The screenshot is the bloom output with a prompt “Please unscramble the letters into a word, and write that word:\nr e!c.i p r o.c a/l =”. (Bloom Book - a Hugging Face Space by bigscience, 2022-06-16, the frist sentence)

I think it makes sense that the model infers ‘The word is “RECIPROCAL”.\nThe’ after the prompt.

But what I can’t understand is why the token ‘word’ is the best choice for a next token after “Please unscramble the letters into a word, and write that word:\nr e!c.i p r o.c a/l = r e!c.i p r o.c a/l\nThe word is “RECIPROCAL”.\nThe”

This is unreasonable because in training dataset, I believe this type repetition is a rare case. Obviously, sequences after second 'word' barely occur in training dataset.

So, my question is
even if repetition of tokens (words, or sentences) is a rare case in datasets, why model acts like repetition is the best case.

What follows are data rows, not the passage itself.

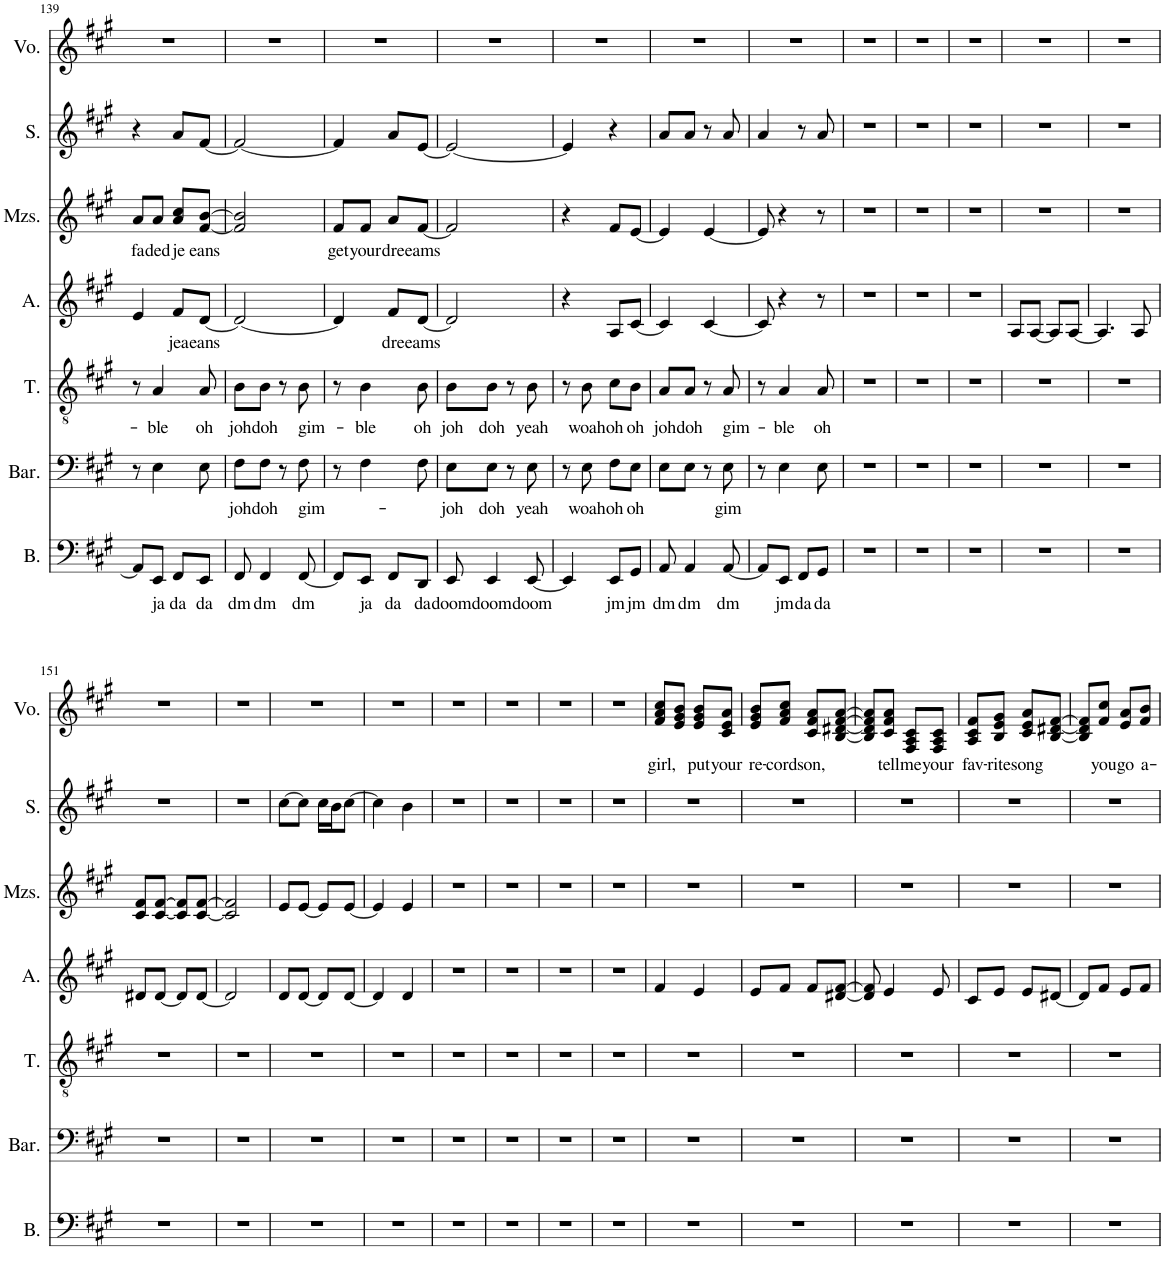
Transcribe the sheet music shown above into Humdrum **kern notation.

**kern	**text	**kern	**text	**kern	**text	**kern	**text	**kern	**text	**kern	**kern	**text
*part7	*part7	*part6	*part6	*part5	*part5	*part4	*part4	*part3	*part3	*part2	*part1	*part1
*staff7	*staff7	*staff6	*staff6	*staff5	*staff5	*staff4	*staff4	*staff3	*staff3	*staff2	*staff1	*staff1
*I"Bass	*	*I"Baritone	*	*I"Tenor	*	*I"Alto	*	*I"Mezzo-soprano	*	*I"Soprano	*I"Voice	*
*I'B.	*	*I'Bar.	*	*I'T.	*	*I'A.	*	*I'Mzs.	*	*I'S.	*I'Vo.	*
!!LO:PB:g=z
*clefF4	*	*clefF4	*	*clefGv2	*	*clefG2	*	*clefG2	*	*clefG2	*clefG2	*
*k[f#c#g#]	*	*k[f#c#g#]	*	*k[f#c#g#]	*	*k[f#c#g#]	*	*k[f#c#g#]	*	*k[f#c#g#]	*k[f#c#g#]	*
*M2/4	*	*M2/4	*	*M2/4	*	*M2/4	*	*M2/4	*	*M2/4	*M2/4	*
=139	=139	=139	=139	=139	=139	=139	=139	=139	=139	=139	=139	=139
!	!	!	!	!	!	!	!	!	!LO:LY:b	!	!	!
8AA/L]	.	8r	.	8r	.	4e/	.	8a/L	fa	4r	2r	.
!	!LO:LY:b	!	!	!	!LO:LY:b	!	!	!	!LO:LY:b	!	!	!
8EE/J	ja	4E\	.	4A/	-ble	.	.	8a/J	ded	.	.	.
!	!LO:LY:b	!	!	!	!	!	!LO:LY:b	!	!LO:LY:b	!	!	!
8FF#/L	da	.	.	.	.	8f#/L	jea	8a/ 8cc#/L	je	8a/L	.	.
!	!LO:LY:b	!	!	!	!LO:LY:b	!	!LO:LY:b	!	!LO:LY:b	!	!	!
8EE/J	da	8E\	.	8A/	oh	[8d/J	eans	[8f#/ [8b/J	eans	[8f#/J	.	.
=140	=140	=140	=140	=140	=140	=140	=140	=140	=140	=140	=140	=140
!	!LO:LY:b	!	!LO:LY:b	!	!LO:LY:b	!	!	!	!	!	!	!
8FF#/	dm	8F#\L	joh	8B\L	joh	2d/_	.	2f#/] 2b/]	.	2f#/_	2r	.
!	!LO:LY:b	!	!LO:LY:b	!	!LO:LY:b	!	!	!	!	!	!	!
4FF#/	dm	8F#\J	doh	8B\J	doh	.	.	.	.	.	.	.
.	.	8r	.	8r	.	.	.	.	.	.	.	.
!	!LO:LY:b	!	!LO:LY:b	!	!LO:LY:b	!	!	!	!	!	!	!
[8FF#/	dm	8F#\	gim-	8B\	gim-	.	.	.	.	.	.	.
=141	=141	=141	=141	=141	=141	=141	=141	=141	=141	=141	=141	=141
!	!	!	!	!	!	!	!	!	!LO:LY:b	!	!	!
8FF#/L]	.	8r	.	8r	.	4d/]	.	8f#/L	get	4f#/]	2r	.
!	!LO:LY:b	!	!	!	!LO:LY:b	!	!	!	!LO:LY:b	!	!	!
8EE/J	ja	4F#\	.	4B\	-ble	.	.	8f#/J	your	.	.	.
!	!LO:LY:b	!	!	!	!	!	!LO:LY:b	!	!LO:LY:b	!	!	!
8FF#/L	da	.	.	.	.	8f#/L	dre	8a/L	dre	8a/L	.	.
!	!LO:LY:b	!	!	!	!LO:LY:b	!	!LO:LY:b	!	!LO:LY:b	!	!	!
8DD/J	da	8F#\	.	8B\	oh	[8d/J	eams	[8f#/J	eams	[8e/J	.	.
=142	=142	=142	=142	=142	=142	=142	=142	=142	=142	=142	=142	=142
!	!LO:LY:b	!	!LO:LY:b	!	!LO:LY:b	!	!	!	!	!	!	!
8EE/	doom	8E\L	joh	8B\L	joh	2d/]	.	2f#/]	.	2e/_	2r	.
!	!LO:LY:b	!	!LO:LY:b	!	!LO:LY:b	!	!	!	!	!	!	!
4EE/	doom	8E\J	doh	8B\J	doh	.	.	.	.	.	.	.
.	.	8r	.	8r	.	.	.	.	.	.	.	.
!	!LO:LY:b	!	!LO:LY:b	!	!LO:LY:b	!	!	!	!	!	!	!
[8EE/	doom	8E\	yeah	8B\	yeah	.	.	.	.	.	.	.
=143	=143	=143	=143	=143	=143	=143	=143	=143	=143	=143	=143	=143
4EE/]	.	8r	.	8r	.	4r	.	4r	.	4e/]	2r	.
!	!	!	!LO:LY:b	!	!LO:LY:b	!	!	!	!	!	!	!
.	.	8E\	woah	8B\	woah	.	.	.	.	.	.	.
!	!LO:LY:b	!	!LO:LY:b	!	!LO:LY:b	!	!	!	!	!	!	!
8EE/L	jm	8F#\L	oh	8c#\L	oh	8A/L	.	8f#/L	.	4r	.	.
!	!LO:LY:b	!	!LO:LY:b	!	!LO:LY:b	!	!	!	!	!	!	!
8GG#/J	jm	8E\J	oh	8B\J	oh	[8c#/J	.	[8e/J	.	.	.	.
=144	=144	=144	=144	=144	=144	=144	=144	=144	=144	=144	=144	=144
!	!LO:LY:b	!	!	!	!LO:LY:b	!	!	!	!	!	!	!
8AA/	dm	8E\L	.	8A/L	joh	4c#/]	.	4e/]	.	8a/L	2r	.
!	!LO:LY:b	!	!	!	!LO:LY:b	!	!	!	!	!	!	!
4AA/	dm	8E\J	.	8A/J	doh	.	.	.	.	8a/J	.	.
.	.	8r	.	8r	.	[4c#/	.	[4e/	.	8r	.	.
!	!LO:LY:b	!	!LO:LY:b	!	!LO:LY:b	!	!	!	!	!	!	!
[8AA/	dm	8E\	gim	8A/	gim-	.	.	.	.	8a/	.	.
=145	=145	=145	=145	=145	=145	=145	=145	=145	=145	=145	=145	=145
8AA/L]	.	8r	.	8r	.	8c#/]	.	8e/]	.	4a/	2r	.
!	!LO:LY:b	!	!	!	!LO:LY:b	!	!	!	!	!	!	!
8EE/J	jm	4E\	.	4A/	-ble	4r	.	4r	.	.	.	.
!	!LO:LY:b	!	!	!	!	!	!	!	!	!	!	!
8FF#/L	da	.	.	.	.	.	.	.	.	8r	.	.
!	!LO:LY:b	!	!	!	!LO:LY:b	!	!	!	!	!	!	!
8GG#/J	da	8E\	.	8A/	oh	8r	.	8r	.	8a/	.	.
=146	=146	=146	=146	=146	=146	=146	=146	=146	=146	=146	=146	=146
2r	.	2r	.	2r	.	2r	.	2r	.	2r	2r	.
=147	=147	=147	=147	=147	=147	=147	=147	=147	=147	=147	=147	=147
2r	.	2r	.	2r	.	2r	.	2r	.	2r	2r	.
=148	=148	=148	=148	=148	=148	=148	=148	=148	=148	=148	=148	=148
2r	.	2r	.	2r	.	2r	.	2r	.	2r	2r	.
=149	=149	=149	=149	=149	=149	=149	=149	=149	=149	=149	=149	=149
2r	.	2r	.	2r	.	8A/L	.	2r	.	2r	2r	.
.	.	.	.	.	.	[8A/J	.	.	.	.	.	.
.	.	.	.	.	.	8A/L]	.	.	.	.	.	.
.	.	.	.	.	.	[8A/J	.	.	.	.	.	.
=150	=150	=150	=150	=150	=150	=150	=150	=150	=150	=150	=150	=150
2r	.	2r	.	2r	.	4.A/]	.	2r	.	2r	2r	.
.	.	.	.	.	.	8A/	.	.	.	.	.	.
!!LO:LB:g=z
=151	=151	=151	=151	=151	=151	=151	=151	=151	=151	=151	=151	=151
2r	.	2r	.	2r	.	8d#X/L	.	8c#/ 8f#/L	.	2r	2r	.
.	.	.	.	.	.	[8d#/J	.	[8c#/ [8f#/J	.	.	.	.
.	.	.	.	.	.	8d#/L]	.	8c#/] 8f#/]L	.	.	.	.
.	.	.	.	.	.	[8d#/J	.	[8c#/ [8f#/J	.	.	.	.
=152	=152	=152	=152	=152	=152	=152	=152	=152	=152	=152	=152	=152
2r	.	2r	.	2r	.	2d#/]	.	2c#/] 2f#/]	.	2r	2r	.
=153	=153	=153	=153	=153	=153	=153	=153	=153	=153	=153	=153	=153
2r	.	2r	.	2r	.	8d/L	.	8e/L	.	[8cc#\L	2r	.
.	.	.	.	.	.	[8d/J	.	[8e/J	.	8cc#\J]	.	.
.	.	.	.	.	.	8d/L]	.	8e/L]	.	16cc#\LL	.	.
.	.	.	.	.	.	.	.	.	.	16b\J	.	.
.	.	.	.	.	.	[8d/J	.	[8e/J	.	[8cc#\J	.	.
=154	=154	=154	=154	=154	=154	=154	=154	=154	=154	=154	=154	=154
2r	.	2r	.	2r	.	4d/]	.	4e/]	.	4cc#\]	2r	.
.	.	.	.	.	.	4d/	.	4e/	.	4b\	.	.
=155	=155	=155	=155	=155	=155	=155	=155	=155	=155	=155	=155	=155
2r	.	2r	.	2r	.	2r	.	2r	.	2r	2r	.
=156	=156	=156	=156	=156	=156	=156	=156	=156	=156	=156	=156	=156
2r	.	2r	.	2r	.	2r	.	2r	.	2r	2r	.
=157	=157	=157	=157	=157	=157	=157	=157	=157	=157	=157	=157	=157
2r	.	2r	.	2r	.	2r	.	2r	.	2r	2r	.
=158	=158	=158	=158	=158	=158	=158	=158	=158	=158	=158	=158	=158
2r	.	2r	.	2r	.	2r	.	2r	.	2r	2r	.
=159	=159	=159	=159	=159	=159	=159	=159	=159	=159	=159	=159	=159
!	!	!	!	!	!	!	!	!	!	!	!	!LO:LY:b
2r	.	2r	.	2r	.	4f#/	.	2r	.	2r	8f#/ 8a/ 8cc#/L	girl,
.	.	.	.	.	.	.	.	.	.	.	8e/ 8g#/ 8b/J	.
!	!	!	!	!	!	!	!	!	!	!	!	!LO:LY:b
.	.	.	.	.	.	4e/	.	.	.	.	8e/ 8g#/ 8b/L	put
!	!	!	!	!	!	!	!	!	!	!	!	!LO:LY:b
.	.	.	.	.	.	.	.	.	.	.	8c#/ 8e/ 8a/J	your
=160	=160	=160	=160	=160	=160	=160	=160	=160	=160	=160	=160	=160
!	!	!	!	!	!	!	!	!	!	!	!	!LO:LY:b
2r	.	2r	.	2r	.	8e/L	.	2r	.	2r	8e/ 8g#/ 8b/L	re-
!	!	!	!	!	!	!	!	!	!	!	!	!LO:LY:b
.	.	.	.	.	.	8f#/J	.	.	.	.	8f#/ 8a/ 8cc#/J	-cords
!	!	!	!	!	!	!	!	!	!	!	!	!LO:LY:b
.	.	.	.	.	.	8f#/L	.	.	.	.	8c#/ 8f#/ 8a/L	on,
.	.	.	.	.	.	[8d#X/ [8f#/J	.	.	.	.	[8B/ [8d#X/ [8f#/ [8a/J	.
=161	=161	=161	=161	=161	=161	=161	=161	=161	=161	=161	=161	=161
2r	.	2r	.	2r	.	8d#/] 8f#/]	.	2r	.	2r	8B/] 8d#/] 8f#/] 8a/]L	.
!	!	!	!	!	!	!	!	!	!	!	!	!LO:LY:b
.	.	.	.	.	.	4e/	.	.	.	.	8c#/ 8f#/ 8a/J	tell
!	!	!	!	!	!	!	!	!	!	!	!	!LO:LY:b
.	.	.	.	.	.	.	.	.	.	.	8F#/ 8A/ 8c#/L	me
!	!	!	!	!	!	!	!	!	!	!	!	!LO:LY:b
.	.	.	.	.	.	8e/	.	.	.	.	8F#/ 8A/ 8c#/J	your
=162	=162	=162	=162	=162	=162	=162	=162	=162	=162	=162	=162	=162
!	!	!	!	!	!	!	!	!	!	!	!	!LO:LY:b
2r	.	2r	.	2r	.	8c#/L	.	2r	.	2r	8A/ 8c#/ 8f#/L	fav-
!	!	!	!	!	!	!	!	!	!	!	!	!LO:LY:b
.	.	.	.	.	.	8e/J	.	.	.	.	8B/ 8e/ 8g#/J	-rite
!	!	!	!	!	!	!	!	!	!	!	!	!LO:LY:b
.	.	.	.	.	.	8e/L	.	.	.	.	8c#/ 8e/ 8a/L	song
.	.	.	.	.	.	[8d#X/J	.	.	.	.	[8B/ [8d#X/ [8f#/J	.
=163	=163	=163	=163	=163	=163	=163	=163	=163	=163	=163	=163	=163
2r	.	2r	.	2r	.	8d#/L]	.	2r	.	2r	8B/] 8d#/] 8f#/]L	.
!	!	!	!	!	!	!	!	!	!	!	!	!LO:LY:b
.	.	.	.	.	.	8f#/J	.	.	.	.	8f#/ 8cc#/J	you
!	!	!	!	!	!	!	!	!	!	!	!	!LO:LY:b
.	.	.	.	.	.	8e/L	.	.	.	.	8e/ 8a/L	go
!	!	!	!	!	!	!	!	!	!	!	!	!LO:LY:b
.	.	.	.	.	.	8f#/J	.	.	.	.	8f#/ 8b/J	a-
=	=	=	=	=	=	=	=	=	=	=	=	=
*-	*-	*-	*-	*-	*-	*-	*-	*-	*-	*-	*-	*-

This is a very common issue in NLG, repetition and hallucinations are two of the biggest problems in NLG. These problems are not “solved” and are likely inherent to the probabilistic nature of language models. There is a lot of related work on this so if you just search for “natural language generation repetition” you’ll come across a lot of literature. Here is a start.

1 Like


Thanks for reply!

I’ve read a few papers, I am still curious about token repetition.

As mentioned in the nucleus sampling paper, the probability of a repeated phrase increases with each repetition.

It is easy to see this behavior in many generation models if check probabilities of repetition tokens.

What mechanisms help the generation models to provide positive feedback to the repeated phrase and give high probabilities to some of input tokens?